◆ **Artikel**:
Saturday, February 19, 2011

2011 Tahun Genting untuk Profesi Akuntan dan Investor

Tulisan ini dimuat dalam majalah Akuntan Indonesia edisi Januari 2011

Gelegar suara petasan dan gemerlap kembang api tahun baru telah berlalu. Hiruk pikuk aktivitas tutup buku akhir tahun telah berkurang. Di saat akuntan publik sedang mengalami masa sibuk memeriksa perusahaan klien, akuntan manajemen di dalam perusahaan dipusingkan dengan masalah lain. Pada tanggal 1 Januari 2011, 16 standar akuntansi baru yang diadopsi dari standar akuntansi internasional secara serentak akan berlaku untuk pertama kalinya. Belum pernah dalam sejarah bisnis di Indonesia 16 standar akuntansi baru harus diterapkan secara bersamaan.

Gelombang standar akuntansi baru yang sangat banyak ini merupakan dampak dari rencana konvergensi standar akuntansi internasional (IFRS) yang dicanangkan Ikatan Akuntan Indonesia (IAI) sejak tahun 2008. Ditargetkan pada tahun 2012, Indonesia akan menerapkan kurang lebih 34 Pernyataan Standar Akuntansi (PSAK) baru yang mengadopsi IFRS. Beberapa standar sudah diterapkan sejak tahun 2008-2009 seperti misalnya PSAK 50 dan PSAK 55 tentang Instrumen keungan yang menghebohkan, 16 standar diterapkan tahun 2011 dan selebihnya tahun 2012.

◆ **Data yang Disediakan**:
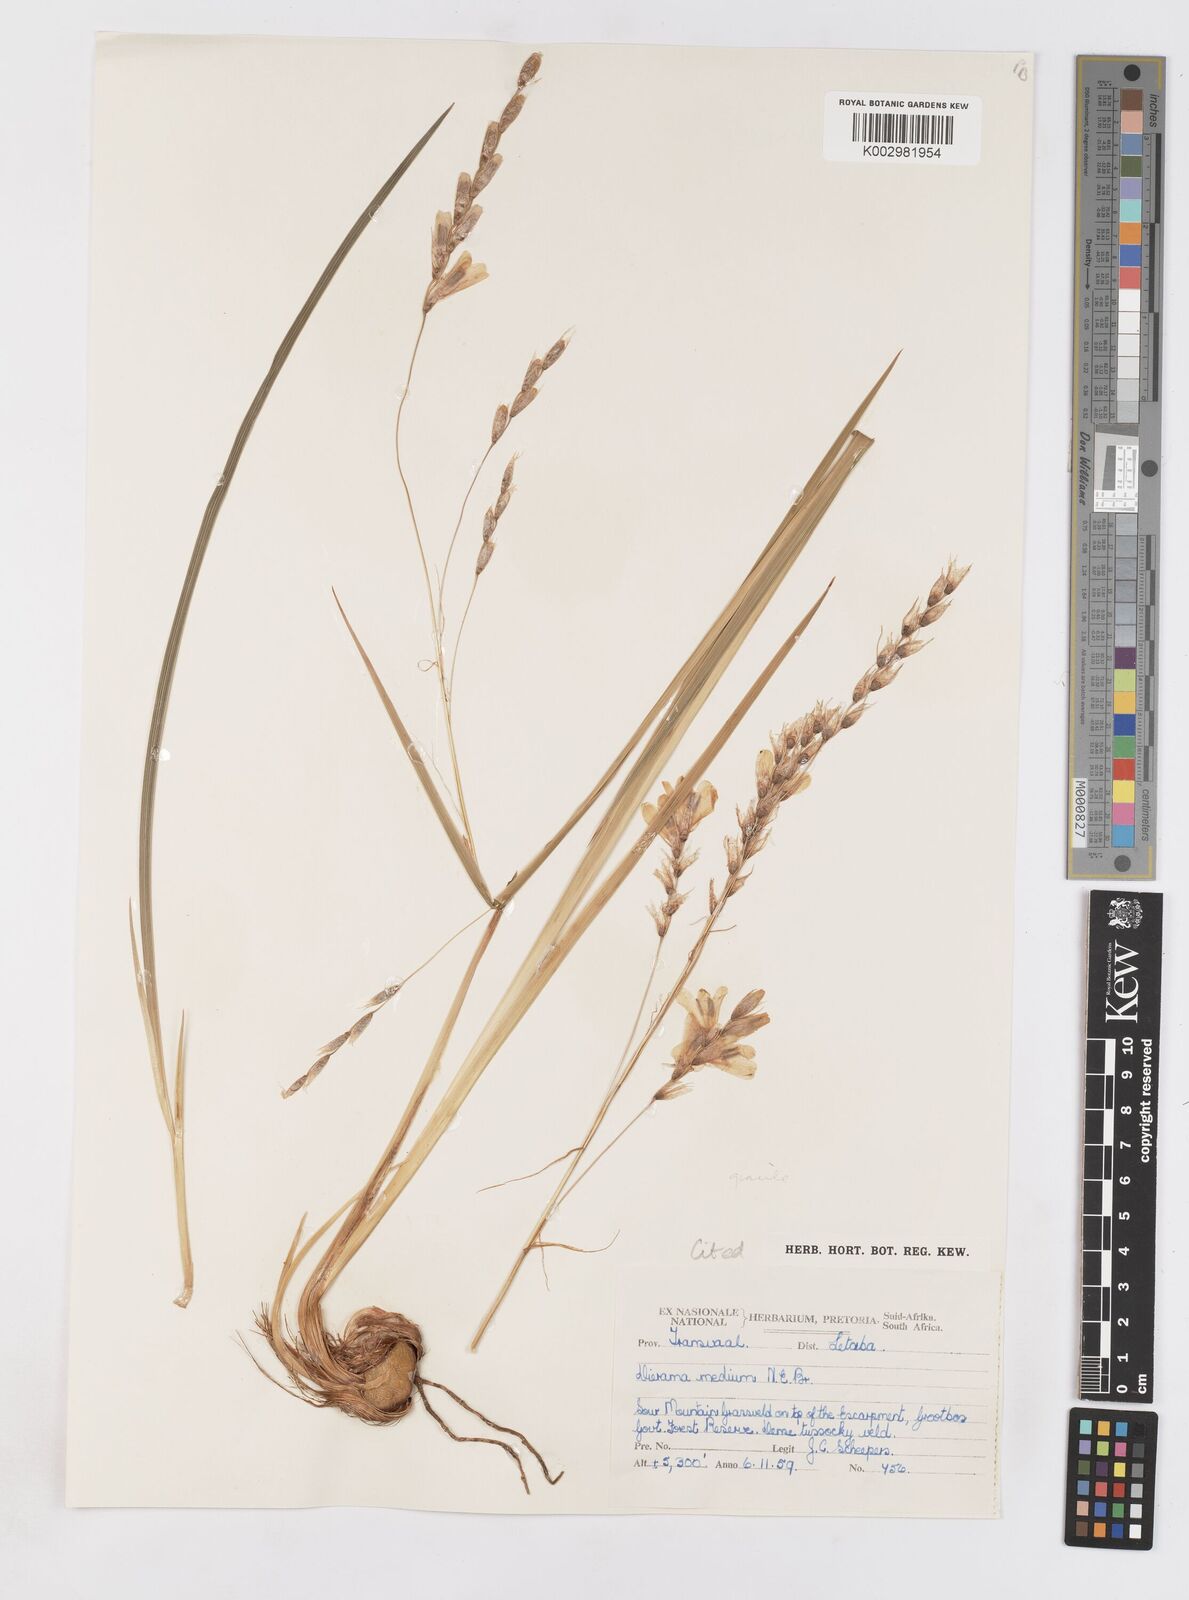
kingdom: Plantae
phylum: Tracheophyta
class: Liliopsida
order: Asparagales
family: Iridaceae
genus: Dierama
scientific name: Dierama gracile
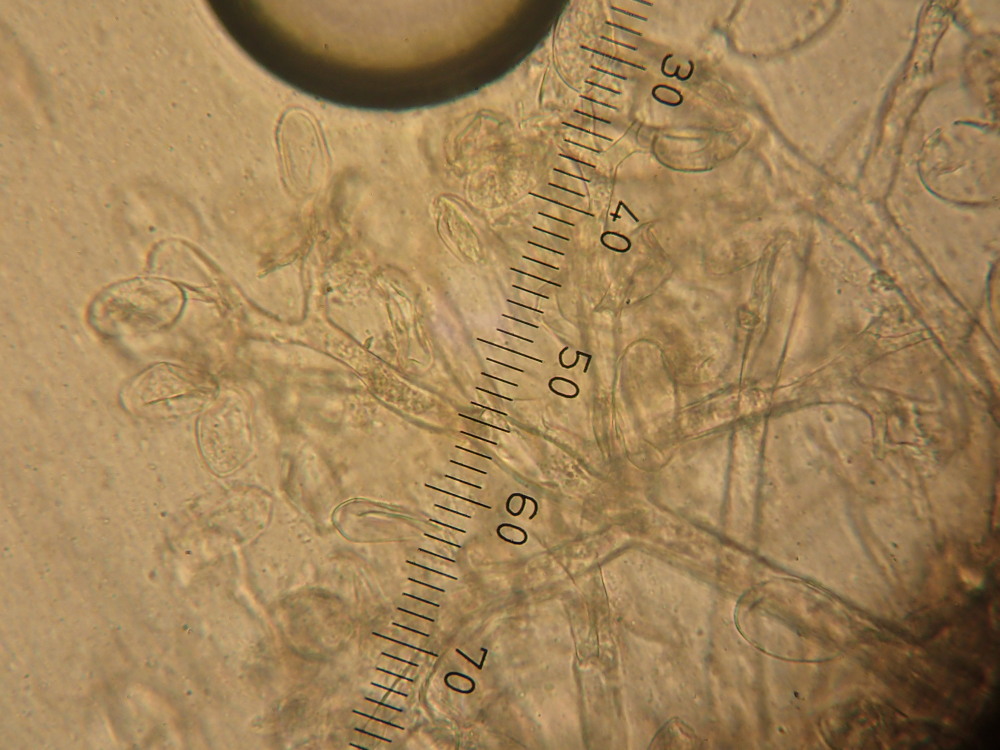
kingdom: Chromista
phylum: Oomycota
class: Peronosporea
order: Peronosporales
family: Peronosporaceae
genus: Paraperonospora
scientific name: Paraperonospora leptosperma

◆ **Instruksi Tertulis A**:
Jawablah pertanyaan berikut berdasarkan artikel tentang standar akuntansi di atas.
(i) Di majalah apa dan edisi apa tulisan ini dimuat?
(ii) Berapa banyak standar akuntansi baru yang mulai berlaku serentak pada tanggal 1 Januari 2011?
(iii) Sejak tahun berapa Ikatan Akuntan Indonesia mencanangkan rencana konvergensi standar akuntansi internasional?
◆ **Instruksi Tertulis B**: Terjemahkan kalimat dari artikel tentang standar akuntansi di atas ini ke dalam bahasa Inggris: "Belum pernah dalam sejarah bisnis di Indonesia 16 standar akuntansi baru harus diterapkan secara bersamaan."

◆ **Jawaban Latihan A**:
(i) Majalah Akuntan Indonesia edisi Januari 2011.
(ii) 16 standar akuntansi baru.
(iii) Sejak tahun 2008.

◆ **Jawaban Latihan B**: Never before in the history of business in Indonesia have 16 new accounting standards had to be applied simultaneously.